_Short task_
Reproduce every line of the records below verbatim, keeping each field and value unchanged.

--- Extracted records ---

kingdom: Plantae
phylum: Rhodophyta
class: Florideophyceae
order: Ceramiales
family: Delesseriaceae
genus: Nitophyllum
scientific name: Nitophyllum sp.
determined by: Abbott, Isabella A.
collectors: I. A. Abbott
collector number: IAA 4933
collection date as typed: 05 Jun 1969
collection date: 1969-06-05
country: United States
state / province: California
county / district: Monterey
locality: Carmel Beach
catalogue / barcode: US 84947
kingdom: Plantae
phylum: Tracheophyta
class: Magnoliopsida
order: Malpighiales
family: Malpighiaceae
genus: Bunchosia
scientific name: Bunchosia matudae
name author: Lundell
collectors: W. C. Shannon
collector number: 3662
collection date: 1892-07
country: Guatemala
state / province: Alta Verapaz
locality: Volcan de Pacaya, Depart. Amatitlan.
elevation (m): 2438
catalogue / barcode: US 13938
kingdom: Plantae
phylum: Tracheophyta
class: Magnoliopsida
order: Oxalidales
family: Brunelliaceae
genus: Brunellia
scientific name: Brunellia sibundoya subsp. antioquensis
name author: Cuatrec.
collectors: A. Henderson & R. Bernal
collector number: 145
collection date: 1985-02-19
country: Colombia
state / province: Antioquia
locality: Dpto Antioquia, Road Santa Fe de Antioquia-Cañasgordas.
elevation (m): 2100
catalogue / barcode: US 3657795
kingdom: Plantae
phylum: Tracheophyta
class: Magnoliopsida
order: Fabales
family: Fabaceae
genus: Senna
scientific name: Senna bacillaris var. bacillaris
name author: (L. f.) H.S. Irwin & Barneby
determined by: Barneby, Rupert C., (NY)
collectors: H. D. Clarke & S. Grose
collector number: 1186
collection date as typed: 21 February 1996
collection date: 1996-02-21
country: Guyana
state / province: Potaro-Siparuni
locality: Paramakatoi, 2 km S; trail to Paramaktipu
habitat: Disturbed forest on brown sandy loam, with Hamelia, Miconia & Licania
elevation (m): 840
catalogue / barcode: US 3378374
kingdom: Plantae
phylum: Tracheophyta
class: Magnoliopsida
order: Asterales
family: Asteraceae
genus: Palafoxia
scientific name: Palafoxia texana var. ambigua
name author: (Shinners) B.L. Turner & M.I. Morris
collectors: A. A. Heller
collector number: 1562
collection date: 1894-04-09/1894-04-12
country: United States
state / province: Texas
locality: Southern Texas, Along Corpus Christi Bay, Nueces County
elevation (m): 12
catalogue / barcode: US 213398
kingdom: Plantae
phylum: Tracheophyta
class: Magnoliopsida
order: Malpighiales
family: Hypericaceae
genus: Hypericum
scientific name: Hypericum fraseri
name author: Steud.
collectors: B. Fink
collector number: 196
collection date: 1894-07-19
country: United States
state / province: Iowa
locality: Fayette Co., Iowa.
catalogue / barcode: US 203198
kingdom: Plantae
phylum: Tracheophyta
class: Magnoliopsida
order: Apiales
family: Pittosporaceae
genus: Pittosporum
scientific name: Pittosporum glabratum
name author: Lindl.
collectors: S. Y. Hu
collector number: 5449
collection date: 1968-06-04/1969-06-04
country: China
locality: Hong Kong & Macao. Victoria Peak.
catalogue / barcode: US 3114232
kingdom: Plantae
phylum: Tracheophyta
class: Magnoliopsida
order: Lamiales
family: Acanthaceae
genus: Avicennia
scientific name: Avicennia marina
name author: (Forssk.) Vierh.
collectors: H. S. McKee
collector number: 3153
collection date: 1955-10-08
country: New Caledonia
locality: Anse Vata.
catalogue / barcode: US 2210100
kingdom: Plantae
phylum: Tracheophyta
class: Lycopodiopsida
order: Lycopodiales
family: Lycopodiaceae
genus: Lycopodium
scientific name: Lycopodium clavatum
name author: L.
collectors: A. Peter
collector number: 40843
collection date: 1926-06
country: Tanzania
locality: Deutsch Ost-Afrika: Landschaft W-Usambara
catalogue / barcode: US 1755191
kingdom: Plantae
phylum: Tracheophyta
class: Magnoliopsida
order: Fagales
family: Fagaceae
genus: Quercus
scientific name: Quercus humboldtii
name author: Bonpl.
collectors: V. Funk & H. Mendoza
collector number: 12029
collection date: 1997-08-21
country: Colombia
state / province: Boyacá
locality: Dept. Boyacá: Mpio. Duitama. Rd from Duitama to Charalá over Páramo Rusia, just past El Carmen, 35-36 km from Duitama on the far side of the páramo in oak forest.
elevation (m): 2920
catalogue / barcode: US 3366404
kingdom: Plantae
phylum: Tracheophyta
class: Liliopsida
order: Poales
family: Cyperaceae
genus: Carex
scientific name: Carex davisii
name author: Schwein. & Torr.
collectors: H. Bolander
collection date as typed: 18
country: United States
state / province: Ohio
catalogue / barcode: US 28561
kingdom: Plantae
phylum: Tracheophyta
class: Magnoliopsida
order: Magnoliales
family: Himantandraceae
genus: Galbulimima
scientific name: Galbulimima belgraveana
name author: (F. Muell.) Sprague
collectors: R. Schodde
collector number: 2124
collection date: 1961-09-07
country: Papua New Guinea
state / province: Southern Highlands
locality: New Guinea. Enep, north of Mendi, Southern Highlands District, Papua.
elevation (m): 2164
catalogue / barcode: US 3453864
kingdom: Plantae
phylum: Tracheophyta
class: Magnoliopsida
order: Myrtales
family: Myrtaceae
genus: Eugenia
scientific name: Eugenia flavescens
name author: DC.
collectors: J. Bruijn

---

_Right answer_
kingdom: Plantae
phylum: Rhodophyta
class: Florideophyceae
order: Ceramiales
family: Delesseriaceae
genus: Nitophyllum
scientific name: Nitophyllum sp.
determined by: Abbott, Isabella A.
collectors: I. A. Abbott
collector number: IAA 4933
collection date as typed: 05 Jun 1969
collection date: 1969-06-05
country: United States
state / province: California
county / district: Monterey
locality: Carmel Beach
catalogue / barcode: US 84947
kingdom: Plantae
phylum: Tracheophyta
class: Magnoliopsida
order: Malpighiales
family: Malpighiaceae
genus: Bunchosia
scientific name: Bunchosia matudae
name author: Lundell
collectors: W. C. Shannon
collector number: 3662
collection date: 1892-07
country: Guatemala
state / province: Alta Verapaz
locality: Volcan de Pacaya, Depart. Amatitlan.
elevation (m): 2438
catalogue / barcode: US 13938
kingdom: Plantae
phylum: Tracheophyta
class: Magnoliopsida
order: Oxalidales
family: Brunelliaceae
genus: Brunellia
scientific name: Brunellia sibundoya subsp. antioquensis
name author: Cuatrec.
collectors: A. Henderson & R. Bernal
collector number: 145
collection date: 1985-02-19
country: Colombia
state / province: Antioquia
locality: Dpto Antioquia, Road Santa Fe de Antioquia-Cañasgordas.
elevation (m): 2100
catalogue / barcode: US 3657795
kingdom: Plantae
phylum: Tracheophyta
class: Magnoliopsida
order: Fabales
family: Fabaceae
genus: Senna
scientific name: Senna bacillaris var. bacillaris
name author: (L. f.) H.S. Irwin & Barneby
determined by: Barneby, Rupert C., (NY)
collectors: H. D. Clarke & S. Grose
collector number: 1186
collection date as typed: 21 February 1996
collection date: 1996-02-21
country: Guyana
state / province: Potaro-Siparuni
locality: Paramakatoi, 2 km S; trail to Paramaktipu
habitat: Disturbed forest on brown sandy loam, with Hamelia, Miconia & Licania
elevation (m): 840
catalogue / barcode: US 3378374
kingdom: Plantae
phylum: Tracheophyta
class: Magnoliopsida
order: Asterales
family: Asteraceae
genus: Palafoxia
scientific name: Palafoxia texana var. ambigua
name author: (Shinners) B.L. Turner & M.I. Morris
collectors: A. A. Heller
collector number: 1562
collection date: 1894-04-09/1894-04-12
country: United States
state / province: Texas
locality: Southern Texas, Along Corpus Christi Bay, Nueces County
elevation (m): 12
catalogue / barcode: US 213398
kingdom: Plantae
phylum: Tracheophyta
class: Magnoliopsida
order: Malpighiales
family: Hypericaceae
genus: Hypericum
scientific name: Hypericum fraseri
name author: Steud.
collectors: B. Fink
collector number: 196
collection date: 1894-07-19
country: United States
state / province: Iowa
locality: Fayette Co., Iowa.
catalogue / barcode: US 203198
kingdom: Plantae
phylum: Tracheophyta
class: Magnoliopsida
order: Apiales
family: Pittosporaceae
genus: Pittosporum
scientific name: Pittosporum glabratum
name author: Lindl.
collectors: S. Y. Hu
collector number: 5449
collection date: 1968-06-04/1969-06-04
country: China
locality: Hong Kong & Macao. Victoria Peak.
catalogue / barcode: US 3114232
kingdom: Plantae
phylum: Tracheophyta
class: Magnoliopsida
order: Lamiales
family: Acanthaceae
genus: Avicennia
scientific name: Avicennia marina
name author: (Forssk.) Vierh.
collectors: H. S. McKee
collector number: 3153
collection date: 1955-10-08
country: New Caledonia
locality: Anse Vata.
catalogue / barcode: US 2210100
kingdom: Plantae
phylum: Tracheophyta
class: Lycopodiopsida
order: Lycopodiales
family: Lycopodiaceae
genus: Lycopodium
scientific name: Lycopodium clavatum
name author: L.
collectors: A. Peter
collector number: 40843
collection date: 1926-06
country: Tanzania
locality: Deutsch Ost-Afrika: Landschaft W-Usambara
catalogue / barcode: US 1755191
kingdom: Plantae
phylum: Tracheophyta
class: Magnoliopsida
order: Fagales
family: Fagaceae
genus: Quercus
scientific name: Quercus humboldtii
name author: Bonpl.
collectors: V. Funk & H. Mendoza
collector number: 12029
collection date: 1997-08-21
country: Colombia
state / province: Boyacá
locality: Dept. Boyacá: Mpio. Duitama. Rd from Duitama to Charalá over Páramo Rusia, just past El Carmen, 35-36 km from Duitama on the far side of the páramo in oak forest.
elevation (m): 2920
catalogue / barcode: US 3366404
kingdom: Plantae
phylum: Tracheophyta
class: Liliopsida
order: Poales
family: Cyperaceae
genus: Carex
scientific name: Carex davisii
name author: Schwein. & Torr.
collectors: H. Bolander
collection date as typed: 18
country: United States
state / province: Ohio
catalogue / barcode: US 28561
kingdom: Plantae
phylum: Tracheophyta
class: Magnoliopsida
order: Magnoliales
family: Himantandraceae
genus: Galbulimima
scientific name: Galbulimima belgraveana
name author: (F. Muell.) Sprague
collectors: R. Schodde
collector number: 2124
collection date: 1961-09-07
country: Papua New Guinea
state / province: Southern Highlands
locality: New Guinea. Enep, north of Mendi, Southern Highlands District, Papua.
elevation (m): 2164
catalogue / barcode: US 3453864
kingdom: Plantae
phylum: Tracheophyta
class: Magnoliopsida
order: Myrtales
family: Myrtaceae
genus: Eugenia
scientific name: Eugenia flavescens
name author: DC.
collectors: J. Bruijn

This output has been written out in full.